Peyton’s four-step method was originally described as a way of acquiring complex clinical skills pertaining to operative procedures (Peyton, 1998) and prior researchers have hypothesized that it is most beneficial for development of complex skills [20, 23]. Our study supports this hypothesis, as Peyton’s four-step method was not beneficial for bladder POCUS, a relatively easy skill based on prior studies, but was for harder skills, such as cardiac, lung, and renal POCUS [13, 14]. Prior research has shown that the learning curve of aorta POCUS is similar to lung and renal POCUS.14 It is notable that in our study, a statistically significant benefit for Peyton’s four-step method on aorta POCUS was not noticed. However, there was a trend toward improvement (OR = 2.7, LCB = 1.0, p = 0.058). It is possible that a larger sample would have resulted in a statistically significant finding. This application-specific difference within a singular skill has never been demonstrated before.
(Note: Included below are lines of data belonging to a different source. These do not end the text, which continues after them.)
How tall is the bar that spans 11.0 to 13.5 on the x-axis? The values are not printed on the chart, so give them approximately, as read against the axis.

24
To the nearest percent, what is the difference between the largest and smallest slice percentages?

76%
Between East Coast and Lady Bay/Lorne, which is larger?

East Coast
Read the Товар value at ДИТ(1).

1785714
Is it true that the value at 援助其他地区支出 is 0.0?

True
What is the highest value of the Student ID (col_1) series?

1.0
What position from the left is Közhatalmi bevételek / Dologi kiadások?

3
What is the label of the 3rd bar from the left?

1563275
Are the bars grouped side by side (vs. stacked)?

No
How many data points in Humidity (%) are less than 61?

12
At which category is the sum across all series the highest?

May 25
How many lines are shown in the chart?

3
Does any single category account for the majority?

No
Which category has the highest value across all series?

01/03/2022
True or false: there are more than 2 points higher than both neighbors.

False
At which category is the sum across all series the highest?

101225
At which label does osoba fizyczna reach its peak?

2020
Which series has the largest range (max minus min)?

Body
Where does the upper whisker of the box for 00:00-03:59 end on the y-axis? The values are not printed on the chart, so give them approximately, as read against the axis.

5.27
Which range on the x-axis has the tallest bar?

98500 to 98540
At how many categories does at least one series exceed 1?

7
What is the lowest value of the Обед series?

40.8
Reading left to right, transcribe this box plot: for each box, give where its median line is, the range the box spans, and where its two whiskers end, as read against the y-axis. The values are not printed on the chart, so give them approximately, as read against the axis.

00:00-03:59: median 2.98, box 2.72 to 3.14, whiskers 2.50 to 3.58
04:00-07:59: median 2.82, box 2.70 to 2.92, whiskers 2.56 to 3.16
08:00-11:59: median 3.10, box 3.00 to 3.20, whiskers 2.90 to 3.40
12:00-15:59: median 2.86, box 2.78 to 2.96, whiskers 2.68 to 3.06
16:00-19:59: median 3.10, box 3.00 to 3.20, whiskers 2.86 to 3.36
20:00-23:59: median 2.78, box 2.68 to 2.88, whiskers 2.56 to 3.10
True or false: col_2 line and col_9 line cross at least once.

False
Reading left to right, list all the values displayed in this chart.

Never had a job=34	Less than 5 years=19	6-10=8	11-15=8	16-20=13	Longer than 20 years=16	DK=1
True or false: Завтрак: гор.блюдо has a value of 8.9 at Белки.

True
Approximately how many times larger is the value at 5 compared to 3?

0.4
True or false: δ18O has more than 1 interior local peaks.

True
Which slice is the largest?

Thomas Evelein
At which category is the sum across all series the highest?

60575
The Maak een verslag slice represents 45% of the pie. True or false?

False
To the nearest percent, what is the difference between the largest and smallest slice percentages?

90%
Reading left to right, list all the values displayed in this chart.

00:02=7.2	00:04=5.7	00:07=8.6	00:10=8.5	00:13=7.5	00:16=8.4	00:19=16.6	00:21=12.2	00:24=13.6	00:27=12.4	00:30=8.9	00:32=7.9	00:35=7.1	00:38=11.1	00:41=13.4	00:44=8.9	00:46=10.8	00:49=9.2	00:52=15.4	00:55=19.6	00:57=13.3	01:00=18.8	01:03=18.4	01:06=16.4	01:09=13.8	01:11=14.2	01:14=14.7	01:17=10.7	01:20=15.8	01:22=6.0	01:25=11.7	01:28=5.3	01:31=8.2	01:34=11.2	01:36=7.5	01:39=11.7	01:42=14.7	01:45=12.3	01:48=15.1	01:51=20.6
Educators should prioritize using Peyton’s four-step method for complex medical skills; however, the two-step method is likely sufficient for simple tasks.
This research project has several limitations. The most significant limitation of the study is the small sample size (n = 23). While this research study demonstrates several novel findings, generalizability is inherently limited given the small sample size. Thus, larger studies to confirm the results of this study are needed. The sampling methods, and study sample (PA students only) limit the generalizability of the findings. However, novice PA students have similar learning curves to other novice medical learners, therefore it would be reasonable to generalize our findings to other novice learners [13, 14]. Additionally, between assessments, learners may have practiced POCUS skills with individuals taught via the other method, and peer-to-peer teaching during these informal practice sessions is likely. It is unclear how this might affect the results of the study. However, given the results, it is unlikely this would have improved the performance of the intervention group and would have more likely diminished the difference between the groups. Given the nature of the study, educators were aware of the study and unblinded to the method of education they were providing. This has the potential to bias the results of the study, potentially limiting the results. This was mitigated by allowing educators to choose their preferred method, providing standardized instructions, and by having multiple educators for each teaching method.
Given these limitations, further studies with larger samples or multiple learner types should be completed to replicate these findings, increasing generalizability. The final skill assessment in this study occurred after a minimum of eight bladder examinations, ten aorta, lung, and renal examinations, and twelve cardiac examinations. Current evidence suggests that, except for bladder POCUS, psychomotor skill levels generally plateau after fifteen or more examinations, and guidelines recommend a minimum of twenty-five exams be completed per organ system [10, 14]. Future research should assess the long-term effect of the use of Peyton’s four-step method after additional deliberate practice. Research comparing learning curves between students taught with Peyton’s four-step method and the standard, two-step method after completion of the guideline-recommended 25 POCUS examinations, should be considered. Alternatively, performance on a hands-on skills examination, as utilized in this study, could be compared after a prolonged period of deliberate practice, such as at the time of graduation from the PA program.
Conclusion
Peyton’s four-step method improves overall psychomotor skill acquisition for POCUS. This is the first study to demonstrate that Peyton’s four-step method improves longitudinal performance in the setting of ongoing, deliberate skill practice. This method demonstrated the most significant enhancement of psychomotor skills during the delayed skill acquisition phase, with statistically significant improvements also observed in the immediate skill acquisition phase. The benefit to Peyton’s four-step method was noted in more complex POCUS applications, such as cardiac, lung, and renal POCUS; supporting its use to teach complicated procedures.